Discussion RDNA 5 / UDNA (CDNA Next) speculation

Z O X · Sep 13, 2025

Kepler_L2 said:
RT benefits from stuff that CPUs do like out-of-order execution and branch prediction.

Hmmm... OoO will certainly increase IPC (very excited to see it implemented in a GPU), but I'm not sure if it's crucial for RT.
From my limited understanding, BHV structure is "fixed" per frame and once the ray is cast, calculating intersections is not a random task.
Changes to BHV structure with better caches should bring more benefits for RT I suppose ...

Josh128 · Sep 13, 2025

soresu said:
Lol, at this point I'm pretty sure Lisa Su would rather he just acts as if AMD doesn't exist.

His endorsement certainly isn't going to do them favors now.

Lisa doesnt give one single shat about his politics or ramblings. Whether or not he can move the sales needle is ALL that matters.

## TASKS TO CARRY OUT
1) In the RDNA 5 / UDNA speculation thread, what does Kepler_L2 say ray tracing benefits from?
2) Continue the RDNA 5 / UDNA speculation thread from where it stops, after Josh128's reply.

## LISTING
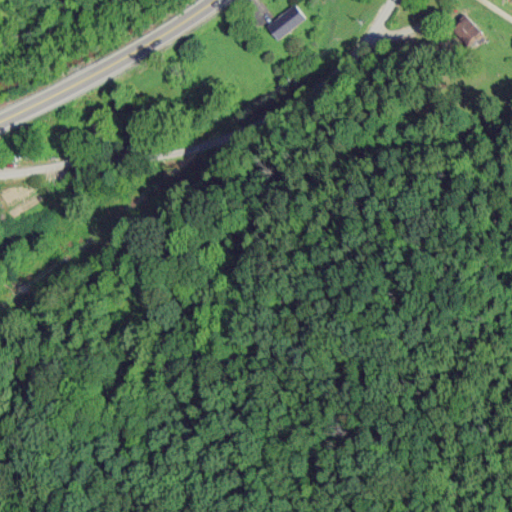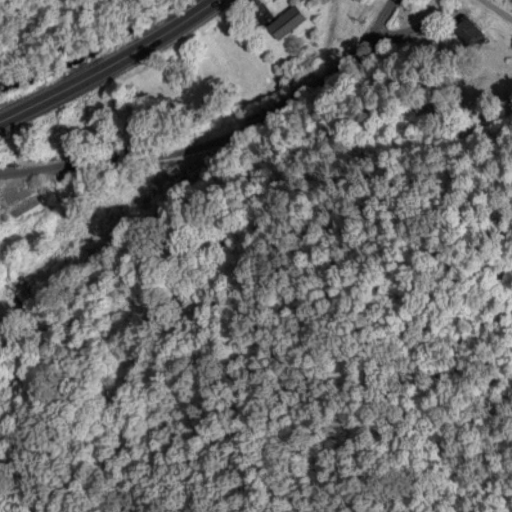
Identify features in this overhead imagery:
road: (497, 13)
building: (285, 20)
road: (108, 65)
road: (225, 141)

## RESPONSES FOR EACH TASK
1) Things CPUs do, such as out-of-order execution and branch prediction.

2)
Joe NYC · Sep 14, 2025

adroc_thurston said:
Yeah they do, it's a cloud gaming part.

How big is the cloud gaming market?

Vs. the inference market Nvidia is targeting. It seems to me cloud gaming is much smaller, by an order of magnitude or more.

soresu · Sep 14, 2025

Z O X said:
Hmmm... OoO will certainly increase IPC (very excited to see it implemented in a GPU), but I'm not sure if it's crucial for RT.

There are several different ways to do physically correct light transport and to augment the performance of rendering through techniques like ReSTIR, path guiding and such.

I'd be surprised if OoO compute had no significant impact on them.

jpiniero · Sep 14, 2025

Josh128 said:
Whether or not he can move the sales needle is ALL that matters.

Probally doesn't even care about that. All that matters if he could move the stock price.

Joe NYC · Sep 14, 2025

tsamolotoff said:
Maybe it is just me, but for me CPX isn't some sort of innovative new market grab rather than the admission that the VRAM bandwidth chase has become too expensive even for nVidia and its godzilla $10000+ offerings

If it is about ratio of: Compute / Memory Bandwidth

And the big invention of Rubin CPX is to cut (save on) memory bandwidth, there is another way to affect the Compute / Memory Bandwidth ratio.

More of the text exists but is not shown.